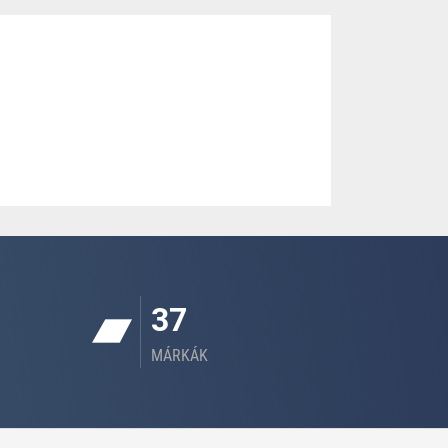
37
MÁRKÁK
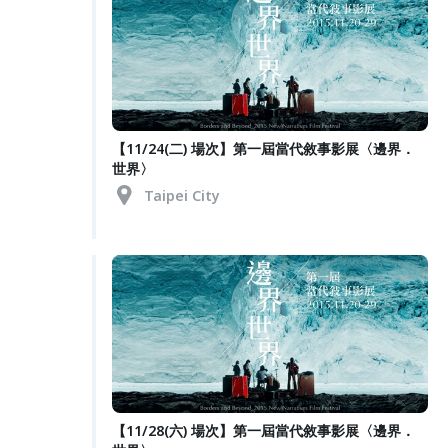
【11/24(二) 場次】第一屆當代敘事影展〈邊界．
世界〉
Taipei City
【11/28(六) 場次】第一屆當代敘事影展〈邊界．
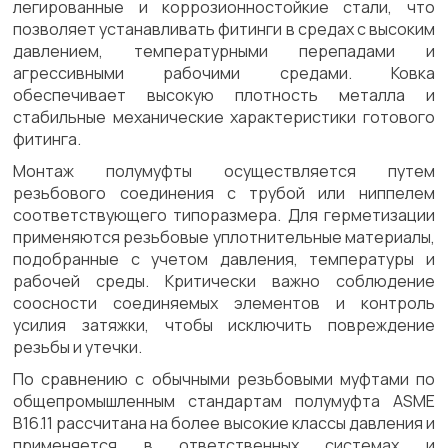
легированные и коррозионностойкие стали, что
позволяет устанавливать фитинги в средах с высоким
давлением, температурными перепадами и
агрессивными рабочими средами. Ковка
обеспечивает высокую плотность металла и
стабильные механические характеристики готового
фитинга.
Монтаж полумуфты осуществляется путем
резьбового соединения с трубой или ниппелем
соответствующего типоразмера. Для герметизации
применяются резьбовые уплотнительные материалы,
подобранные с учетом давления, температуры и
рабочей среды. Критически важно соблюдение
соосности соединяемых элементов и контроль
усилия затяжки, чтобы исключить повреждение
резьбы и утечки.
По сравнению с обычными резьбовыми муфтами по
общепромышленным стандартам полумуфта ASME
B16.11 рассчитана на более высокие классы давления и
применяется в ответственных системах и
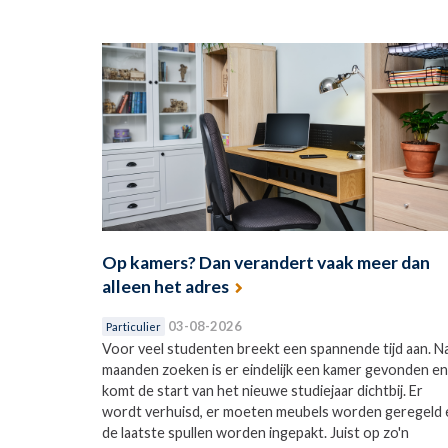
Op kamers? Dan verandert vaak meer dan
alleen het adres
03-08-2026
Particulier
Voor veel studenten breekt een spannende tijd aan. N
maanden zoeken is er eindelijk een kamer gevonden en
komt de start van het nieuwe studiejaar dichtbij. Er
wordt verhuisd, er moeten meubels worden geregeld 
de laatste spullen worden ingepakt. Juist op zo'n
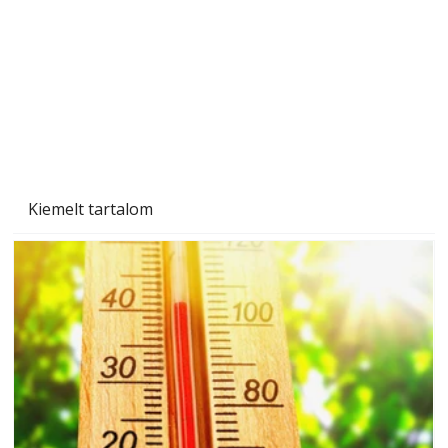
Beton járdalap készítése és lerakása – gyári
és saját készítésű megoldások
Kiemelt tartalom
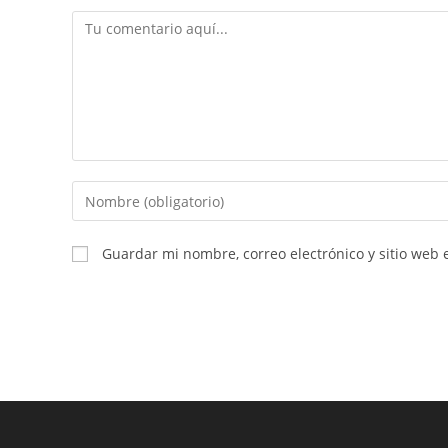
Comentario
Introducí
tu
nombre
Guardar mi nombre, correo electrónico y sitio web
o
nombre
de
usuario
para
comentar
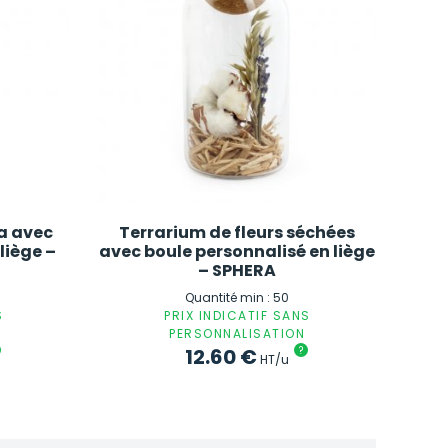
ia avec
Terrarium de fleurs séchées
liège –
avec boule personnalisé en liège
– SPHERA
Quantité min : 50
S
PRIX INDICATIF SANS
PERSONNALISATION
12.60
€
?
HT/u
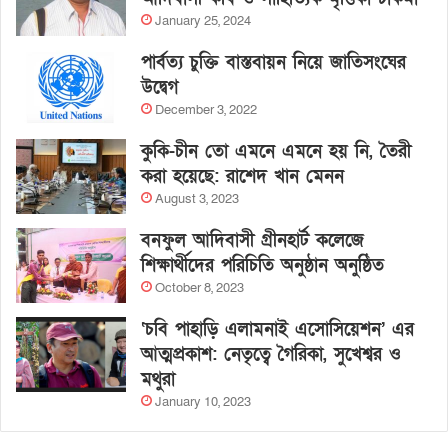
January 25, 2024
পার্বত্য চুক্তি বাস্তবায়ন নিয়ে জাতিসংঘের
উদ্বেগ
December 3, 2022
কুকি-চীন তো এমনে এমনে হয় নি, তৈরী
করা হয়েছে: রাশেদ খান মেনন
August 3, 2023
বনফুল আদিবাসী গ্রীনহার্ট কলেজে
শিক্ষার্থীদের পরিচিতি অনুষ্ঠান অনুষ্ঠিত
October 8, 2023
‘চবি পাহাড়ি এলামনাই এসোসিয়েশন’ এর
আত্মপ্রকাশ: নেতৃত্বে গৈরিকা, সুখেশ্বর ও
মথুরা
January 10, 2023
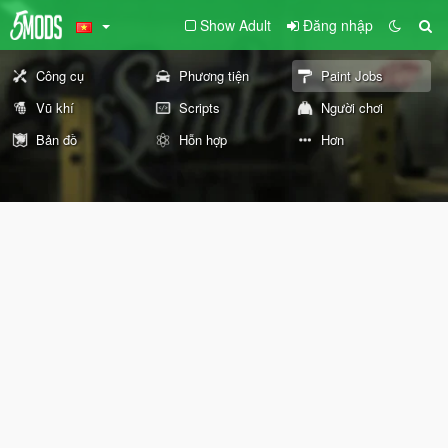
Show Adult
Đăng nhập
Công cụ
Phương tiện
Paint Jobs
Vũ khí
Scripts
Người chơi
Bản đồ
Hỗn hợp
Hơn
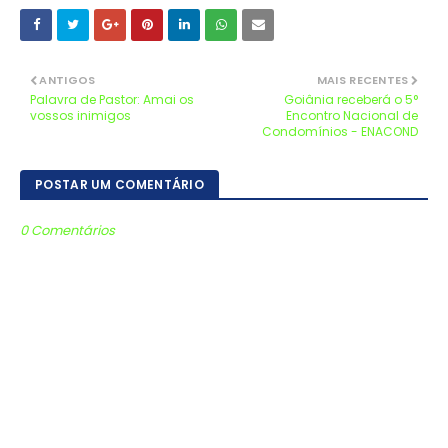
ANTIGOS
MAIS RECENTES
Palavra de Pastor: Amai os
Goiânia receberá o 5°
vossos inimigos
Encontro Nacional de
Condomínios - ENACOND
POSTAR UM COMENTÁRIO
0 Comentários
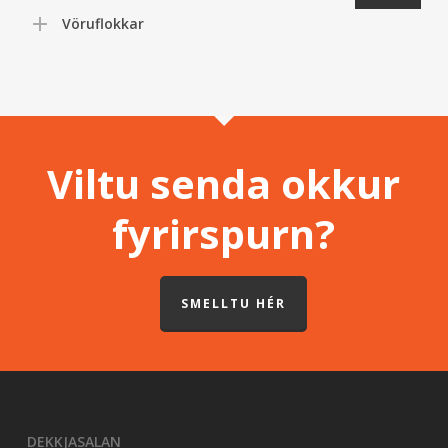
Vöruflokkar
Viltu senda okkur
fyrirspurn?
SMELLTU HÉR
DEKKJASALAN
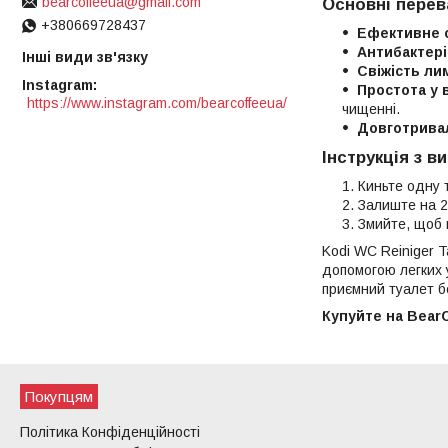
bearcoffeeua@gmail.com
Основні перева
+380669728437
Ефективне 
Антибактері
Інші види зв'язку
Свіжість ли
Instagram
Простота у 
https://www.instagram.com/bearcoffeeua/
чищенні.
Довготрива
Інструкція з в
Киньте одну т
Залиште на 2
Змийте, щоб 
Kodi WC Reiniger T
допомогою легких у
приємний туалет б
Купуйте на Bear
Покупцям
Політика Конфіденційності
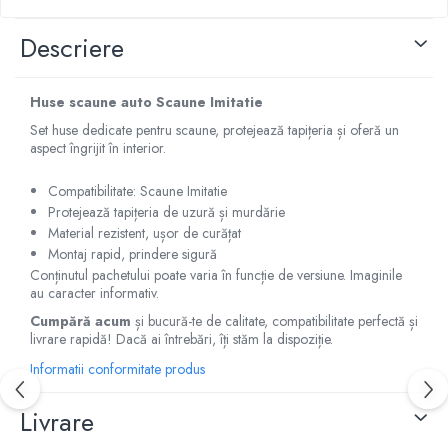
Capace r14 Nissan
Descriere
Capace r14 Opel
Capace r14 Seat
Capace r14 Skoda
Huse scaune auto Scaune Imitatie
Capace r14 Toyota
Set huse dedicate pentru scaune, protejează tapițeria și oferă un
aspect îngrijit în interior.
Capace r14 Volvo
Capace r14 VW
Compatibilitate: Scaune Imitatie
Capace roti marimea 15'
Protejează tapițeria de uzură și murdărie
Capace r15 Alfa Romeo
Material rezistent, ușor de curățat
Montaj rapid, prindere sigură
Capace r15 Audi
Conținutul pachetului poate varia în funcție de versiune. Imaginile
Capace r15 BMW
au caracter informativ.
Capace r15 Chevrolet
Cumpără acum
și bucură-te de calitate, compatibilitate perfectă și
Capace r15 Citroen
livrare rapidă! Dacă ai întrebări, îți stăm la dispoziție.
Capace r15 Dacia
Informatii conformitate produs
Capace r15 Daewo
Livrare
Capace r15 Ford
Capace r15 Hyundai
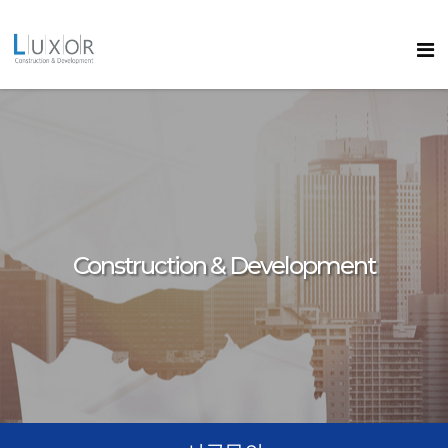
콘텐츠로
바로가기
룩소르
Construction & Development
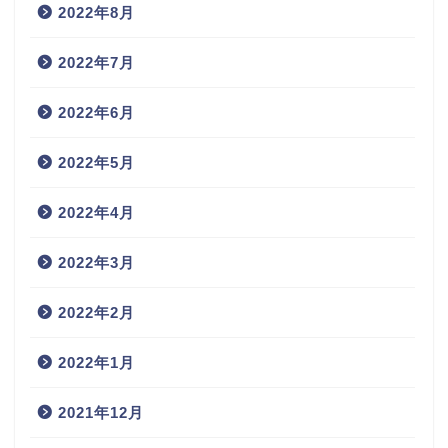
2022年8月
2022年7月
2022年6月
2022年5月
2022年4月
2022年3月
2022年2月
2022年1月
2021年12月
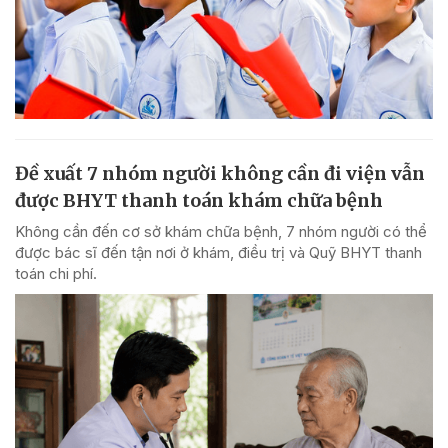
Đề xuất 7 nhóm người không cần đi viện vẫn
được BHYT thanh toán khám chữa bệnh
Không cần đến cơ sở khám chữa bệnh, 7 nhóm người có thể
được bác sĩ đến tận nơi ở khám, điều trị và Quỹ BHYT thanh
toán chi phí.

== TASK TO COMPLETE ==
An exact transcription of the records above is needed, with no pictures included.

== PROBLEM SOLUTION ==
37
MÁRKÁK
【11/24(二) 場次】第一屆當代敘事影展〈邊界．
世界〉
Taipei City
【11/28(六) 場次】第一屆當代敘事影展〈邊界．
легированные и коррозионностойкие стали, что
позволяет устанавливать фитинги в средах с высоким
давлением, температурными перепадами и
агрессивными рабочими средами. Ковка
обеспечивает высокую плотность металла и
стабильные механические характеристики готового
фитинга.
Монтаж полумуфты осуществляется путем
резьбового соединения с трубой или ниппелем
соответствующего типоразмера. Для герметизации
применяются резьбовые уплотнительные материалы,
подобранные с учетом давления, температуры и
рабочей среды. Критически важно соблюдение
соосности соединяемых элементов и контроль
усилия затяжки, чтобы исключить повреждение
резьбы и утечки.
По сравнению с обычными резьбовыми муфтами по
общепромышленным стандартам полумуфта ASME
B16.11 рассчитана на более высокие классы давления и
применяется в ответственных системах и
Op kamers? Dan verandert vaak meer dan
alleen het adres
03-08-2026
Particulier
Voor veel studenten breekt een spannende tijd aan. N
maanden zoeken is er eindelijk een kamer gevonden en
komt de start van het nieuwe studiejaar dichtbij. Er
wordt verhuisd, er moeten meubels worden geregeld 
de laatste spullen worden ingepakt. Juist op zo'n
Beton járdalap készítése és lerakása – gyári
és saját készítésű megoldások
Kiemelt tartalom
Comentario
Introducí
tu
nombre
Guardar mi nombre, correo electrónico y sitio web
o
nombre
de
usuario
para
comentar
ia avec
Terrarium de fleurs séchées
liège –
avec boule personnalisé en liège
– SPHERA
Quantité min : 50
S
PRIX INDICATIF SANS
PERSONNALISATION
12.60
€
?
HT/u
January 25, 2024
পার্বত্য চুক্তি বাস্তবায়ন নিয়ে জাতিসংঘের
উদ্বেগ
December 3, 2022
কুকি-চীন তো এমনে এমনে হয় নি, তৈরী
করা হয়েছে: রাশেদ খান মেনন
August 3, 2023
বনফুল আদিবাসী গ্রীনহার্ট কলেজে
শিক্ষার্থীদের পরিচিতি অনুষ্ঠান অনুষ্ঠিত
October 8, 2023
‘চবি পাহাড়ি এলামনাই এসোসিয়েশন’ এর
আত্মপ্রকাশ: নেতৃত্বে গৈরিকা, সুখেশ্বর ও
মথুরা
January 10, 2023
Show Adult
Đăng nhập
Công cụ
Phương tiện
Paint Jobs
Vũ khí
Scripts
Người chơi
Bản đồ
Hỗn hợp
Hơn
ANTIGOS
MAIS RECENTES
Palavra de Pastor: Amai os
Goiânia receberá o 5°
vossos inimigos
Encontro Nacional de
Condomínios - ENACOND
POSTAR UM COMENTÁRIO
0 Comentários
Vöruflokkar
Viltu senda okkur
fyrirspurn?
SMELLTU HÉR
DEKKJASALAN
bearcoffeeua@gmail.com
Основні перева
+380669728437
Ефективне 
Антибактері
Інші види зв'язку
Свіжість ли
Instagram
Простота у 
https://www.instagram.com/bearcoffeeua/
чищенні.
Довготрива
Інструкція з в
Киньте одну т
Залиште на 2
Змийте, щоб 
Kodi WC Reiniger T
допомогою легких у
приємний туалет б
Купуйте на Bear
Покупцям
Політика Конфіденційності
Capace r14 Nissan
Descriere
Capace r14 Opel
Capace r14 Seat
Capace r14 Skoda
Huse scaune auto Scaune Imitatie
Capace r14 Toyota
Set huse dedicate pentru scaune, protejează tapițeria și oferă un
aspect îngrijit în interior.
Capace r14 Volvo
Capace r14 VW
Compatibilitate: Scaune Imitatie
Capace roti marimea 15'
Protejează tapițeria de uzură și murdărie
Capace r15 Alfa Romeo
Material rezistent, ușor de curățat
Montaj rapid, prindere sigură
Capace r15 Audi
Conținutul pachetului poate varia în funcție de versiune. Imaginile
Capace r15 BMW
au caracter informativ.
Capace r15 Chevrolet
Cumpără acum
și bucură-te de calitate, compatibilitate perfectă și
Capace r15 Citroen
livrare rapidă! Dacă ai întrebări, îți stăm la dispoziție.
Capace r15 Dacia
Informatii conformitate produs
Capace r15 Daewo
Livrare
Capace r15 Ford
Capace r15 Hyundai
콘텐츠로
바로가기
룩소르
Construction & Development
2022年8月
2022年7月
2022年6月
2022年5月
2022年4月
2022年3月
2022年2月
2022年1月
2021年12月
Đề xuất 7 nhóm người không cần đi viện vẫn
được BHYT thanh toán khám chữa bệnh
Không cần đến cơ sở khám chữa bệnh, 7 nhóm người có thể
được bác sĩ đến tận nơi ở khám, điều trị và Quỹ BHYT thanh
toán chi phí.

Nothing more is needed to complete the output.